#### What to do:
Please copy out the text lines of all the records below word for word, leaving the pictures out of your answer.

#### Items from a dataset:

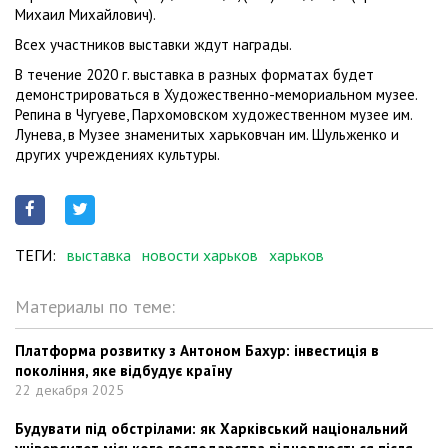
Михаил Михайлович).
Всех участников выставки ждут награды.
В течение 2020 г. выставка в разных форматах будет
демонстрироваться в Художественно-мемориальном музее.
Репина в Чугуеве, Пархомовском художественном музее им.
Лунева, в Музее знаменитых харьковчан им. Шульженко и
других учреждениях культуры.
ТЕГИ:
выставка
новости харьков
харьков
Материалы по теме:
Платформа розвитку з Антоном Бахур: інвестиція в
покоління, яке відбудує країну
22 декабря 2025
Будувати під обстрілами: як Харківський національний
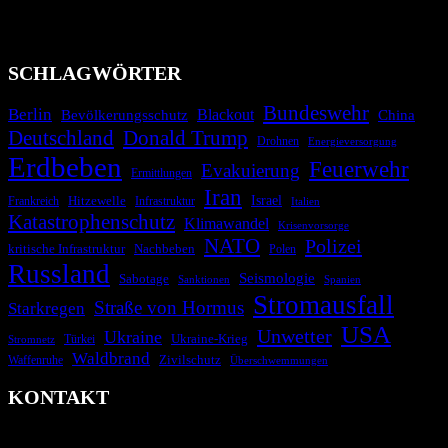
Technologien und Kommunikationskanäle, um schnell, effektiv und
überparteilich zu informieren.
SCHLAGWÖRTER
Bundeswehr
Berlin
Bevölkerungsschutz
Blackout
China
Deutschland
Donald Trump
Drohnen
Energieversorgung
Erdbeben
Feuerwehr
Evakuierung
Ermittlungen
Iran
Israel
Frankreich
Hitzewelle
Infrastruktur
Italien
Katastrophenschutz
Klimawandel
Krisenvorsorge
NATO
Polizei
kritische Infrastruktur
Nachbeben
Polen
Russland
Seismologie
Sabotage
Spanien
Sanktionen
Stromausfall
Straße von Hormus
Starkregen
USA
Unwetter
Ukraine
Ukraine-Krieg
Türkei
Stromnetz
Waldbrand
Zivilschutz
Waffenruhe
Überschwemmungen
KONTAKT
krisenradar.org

#### Response:
Михаил Михайлович).
Всех участников выставки ждут награды.
В течение 2020 г. выставка в разных форматах будет
демонстрироваться в Художественно-мемориальном музее.
Репина в Чугуеве, Пархомовском художественном музее им.
Лунева, в Музее знаменитых харьковчан им. Шульженко и
других учреждениях культуры.
ТЕГИ:
выставка
новости харьков
харьков
Материалы по теме:
Платформа розвитку з Антоном Бахур: інвестиція в
покоління, яке відбудує країну
22 декабря 2025
Будувати під обстрілами: як Харківський національний
Technologien und Kommunikationskanäle, um schnell, effektiv und
überparteilich zu informieren.
SCHLAGWÖRTER
Bundeswehr
Berlin
Bevölkerungsschutz
Blackout
China
Deutschland
Donald Trump
Drohnen
Energieversorgung
Erdbeben
Feuerwehr
Evakuierung
Ermittlungen
Iran
Israel
Frankreich
Hitzewelle
Infrastruktur
Italien
Katastrophenschutz
Klimawandel
Krisenvorsorge
NATO
Polizei
kritische Infrastruktur
Nachbeben
Polen
Russland
Seismologie
Sabotage
Spanien
Sanktionen
Stromausfall
Straße von Hormus
Starkregen
USA
Unwetter
Ukraine
Ukraine-Krieg
Türkei
Stromnetz
Waldbrand
Zivilschutz
Waffenruhe
Überschwemmungen
KONTAKT
krisenradar.org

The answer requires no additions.